Fear of rejection comes from my surroundings - I'm surrounded by MANY successful people. Also over 90% of the people I grew up with, went to school with, my family, etc. have gone into the healthcare industry. That's all I really know. I've always been embarrassed by saying that I wanted to pursue drifting as a career. It's not as reputable as being a doctor. It's not relatable. I almost feel like people perceive me as some delusional kid that's not living in reality. My parents often tell relatives and friends that drifting is my hobby. Drifting is NOT my hobby. My hobbies are going on foodie adventures and playing video games. Drifting IS what I am pursuing! This is what I am working on every single day – hundreds and thousands of hours dedicated to achieving my goals – yet here I am making it seem like something I “just do” on the side when I have free time. I’ve been guilty of doing this on multiple occasions. Many relatives or old friends ask, “What are you up to nowadays?” I seem to always revert to my standard answer, “I doing my Master’s program full-time and working in marketing full-time.” Am I lying? No, that’s all true. But I’m definitely intentionally leaving out drifting and the roll it plays in my life. Yes, school is important to me. Yes my job is important to me. But when it comes down to my ultimate goal – it’s driving and making my racing program a success. It’s making Not A Kitchen a success.
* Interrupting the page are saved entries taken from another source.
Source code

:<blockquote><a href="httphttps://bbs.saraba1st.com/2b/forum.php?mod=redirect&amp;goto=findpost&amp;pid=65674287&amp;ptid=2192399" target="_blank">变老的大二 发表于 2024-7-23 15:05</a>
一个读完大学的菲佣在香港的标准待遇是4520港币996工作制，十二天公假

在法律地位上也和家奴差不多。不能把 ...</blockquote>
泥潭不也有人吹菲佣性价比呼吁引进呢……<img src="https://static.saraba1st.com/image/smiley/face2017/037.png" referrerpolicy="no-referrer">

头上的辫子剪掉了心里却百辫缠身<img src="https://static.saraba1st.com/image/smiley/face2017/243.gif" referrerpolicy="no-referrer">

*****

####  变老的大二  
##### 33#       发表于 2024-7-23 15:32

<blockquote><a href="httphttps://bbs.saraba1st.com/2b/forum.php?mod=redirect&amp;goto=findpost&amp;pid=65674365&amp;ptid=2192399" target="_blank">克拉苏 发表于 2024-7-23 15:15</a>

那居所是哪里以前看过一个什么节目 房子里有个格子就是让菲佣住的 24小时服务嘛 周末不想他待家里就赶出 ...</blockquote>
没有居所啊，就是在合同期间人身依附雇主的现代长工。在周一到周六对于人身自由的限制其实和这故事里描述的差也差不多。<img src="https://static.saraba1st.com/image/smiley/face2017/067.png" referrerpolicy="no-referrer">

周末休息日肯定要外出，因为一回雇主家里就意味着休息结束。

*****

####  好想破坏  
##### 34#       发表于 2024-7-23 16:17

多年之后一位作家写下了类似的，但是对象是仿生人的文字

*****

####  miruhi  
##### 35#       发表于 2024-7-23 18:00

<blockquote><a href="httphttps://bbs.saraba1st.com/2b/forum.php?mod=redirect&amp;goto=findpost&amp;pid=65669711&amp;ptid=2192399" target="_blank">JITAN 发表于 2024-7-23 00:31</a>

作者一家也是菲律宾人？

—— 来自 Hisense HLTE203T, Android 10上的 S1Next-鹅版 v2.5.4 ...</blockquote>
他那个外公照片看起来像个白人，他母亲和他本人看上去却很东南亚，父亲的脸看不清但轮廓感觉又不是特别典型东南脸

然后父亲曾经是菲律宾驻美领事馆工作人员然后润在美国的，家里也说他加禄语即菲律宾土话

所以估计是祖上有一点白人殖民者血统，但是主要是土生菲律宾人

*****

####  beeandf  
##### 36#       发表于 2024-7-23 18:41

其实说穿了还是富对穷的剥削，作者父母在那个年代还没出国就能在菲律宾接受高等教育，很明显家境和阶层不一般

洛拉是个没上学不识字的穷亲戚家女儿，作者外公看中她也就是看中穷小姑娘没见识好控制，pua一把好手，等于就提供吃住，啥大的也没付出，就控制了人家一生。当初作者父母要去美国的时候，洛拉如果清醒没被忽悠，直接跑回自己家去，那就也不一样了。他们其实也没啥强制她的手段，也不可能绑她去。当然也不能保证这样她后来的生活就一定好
Today was different. I don't want to not be myself. I don't want to let fear dictate my life. Fear of failure, fear or rejection, fear of whatever - I can't let that get in the way anymore. I want people to know that this is what I'm doing today and this is what I want to do tomorrow. This is what I plan on doing with my career. Why should I be ashamed of that? I’ve been doing myself a disservice this entire time by minimizing my passion as a hobby. I’ve been robbing myself of the joy of being myself. Hiding, what I consider a large part of my identify, has been undoubtedly adding to my daily stress.
And sure, my goals may actually change along the way. I might, along the way, find something else I enjoy more than drifting (not likely). However, if I decide to change paths, I would never forgive myself if that decision was rooted in fear.
I no longer want to hide in my own skin – it’s truly been an imprisoning experience. Time to cut the chains and be me. It actually is a little terrifying writing it down so publicly, but it’s freeing. Maybe a few of you will be inspired to do the same and own what makes you, you.